Compared to March 2025, reserve balances are down $447.8B. The TGA is up $417.1B. RRP is down $189.9B year-over-year. The year-over-year signal is that reserves have been contracting steadily over a longer time horizon, while the Treasury has been holding more cash than it did a year ago.
This matters because the level of reserves determines how sensitive the financial system is to any given shock. Abundant reserves absorb disruptions without much market impact. Tighter reserves mean less buffer — the same TGA surge or repo stress that barely registers in a liquid environment can amplify quickly when the cushion has been eroded.
We’re not at crisis levels. But the trajectory over the past twelve months points toward a system with less room for error than it had a year ago.

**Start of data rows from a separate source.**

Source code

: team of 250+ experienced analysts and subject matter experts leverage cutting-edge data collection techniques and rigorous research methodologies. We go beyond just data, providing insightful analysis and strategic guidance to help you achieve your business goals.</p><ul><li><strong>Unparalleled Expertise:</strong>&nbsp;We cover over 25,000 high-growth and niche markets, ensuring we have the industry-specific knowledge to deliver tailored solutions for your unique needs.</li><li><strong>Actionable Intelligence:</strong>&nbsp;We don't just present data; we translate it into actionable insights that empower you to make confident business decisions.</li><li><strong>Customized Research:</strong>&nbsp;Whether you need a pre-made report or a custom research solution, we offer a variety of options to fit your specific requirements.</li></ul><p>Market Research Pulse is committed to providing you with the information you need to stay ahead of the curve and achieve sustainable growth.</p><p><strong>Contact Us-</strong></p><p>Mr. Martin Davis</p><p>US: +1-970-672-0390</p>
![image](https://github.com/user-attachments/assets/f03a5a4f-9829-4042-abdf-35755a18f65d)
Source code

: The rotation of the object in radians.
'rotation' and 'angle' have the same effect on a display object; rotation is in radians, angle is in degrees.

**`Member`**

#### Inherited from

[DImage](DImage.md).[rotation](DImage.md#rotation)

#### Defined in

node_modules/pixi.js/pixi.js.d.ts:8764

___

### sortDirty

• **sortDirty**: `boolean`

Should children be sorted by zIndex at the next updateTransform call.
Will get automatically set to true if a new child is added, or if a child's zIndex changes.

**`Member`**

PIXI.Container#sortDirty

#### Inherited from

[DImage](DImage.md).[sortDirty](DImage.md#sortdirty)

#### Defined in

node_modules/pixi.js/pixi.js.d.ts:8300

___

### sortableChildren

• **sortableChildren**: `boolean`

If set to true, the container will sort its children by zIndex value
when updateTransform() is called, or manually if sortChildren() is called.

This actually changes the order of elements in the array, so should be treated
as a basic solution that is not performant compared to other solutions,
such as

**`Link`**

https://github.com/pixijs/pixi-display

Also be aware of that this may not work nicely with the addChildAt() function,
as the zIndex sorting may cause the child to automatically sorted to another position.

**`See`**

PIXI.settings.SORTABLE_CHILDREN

What This Means for Bitcoin
Bitcoin doesn’t have a quarterly tax payment cycle. It doesn’t have a General Account. It doesn’t have a fiscal calendar that causes its supply to contract in mid-March and expand again in April.
What it has is a supply that cannot respond to any of these pressures. At all.
The global liquidity cycle turns constantly — tax seasons, debt ceiling negotiations, refunding announcements, emergency facilities opened and closed. All of these move reserves, TGA, and RRP week to week. Bitcoin observes all of it from the outside. Its supply doesn’t contract when the Treasury collects taxes and doesn’t expand when the government spends. The number of bitcoin that will ever exist was set in 2009. Whatever new supply entered circulation between March 2025 and March 2026 did so on a schedule written in code — indifferent to tax season, the debt ceiling, or any decision made in Washington.
When liquidity conditions loosen and capital searches for places to go, Bitcoin absorbs some of it — not because anyone is directing it there, but because a fixed-supply asset in an expanding monetary system is structurally in the path of that flow. When conditions tighten, Bitcoin prices feel the pressure like any other risk asset in the short run.
But the supply itself doesn’t change. The weekly H.4.1 can compress reserves, drain liquidity, and tighten conditions — and Bitcoin remains exactly as scarce as it was the week before.
That’s the asymmetry this series is built to track.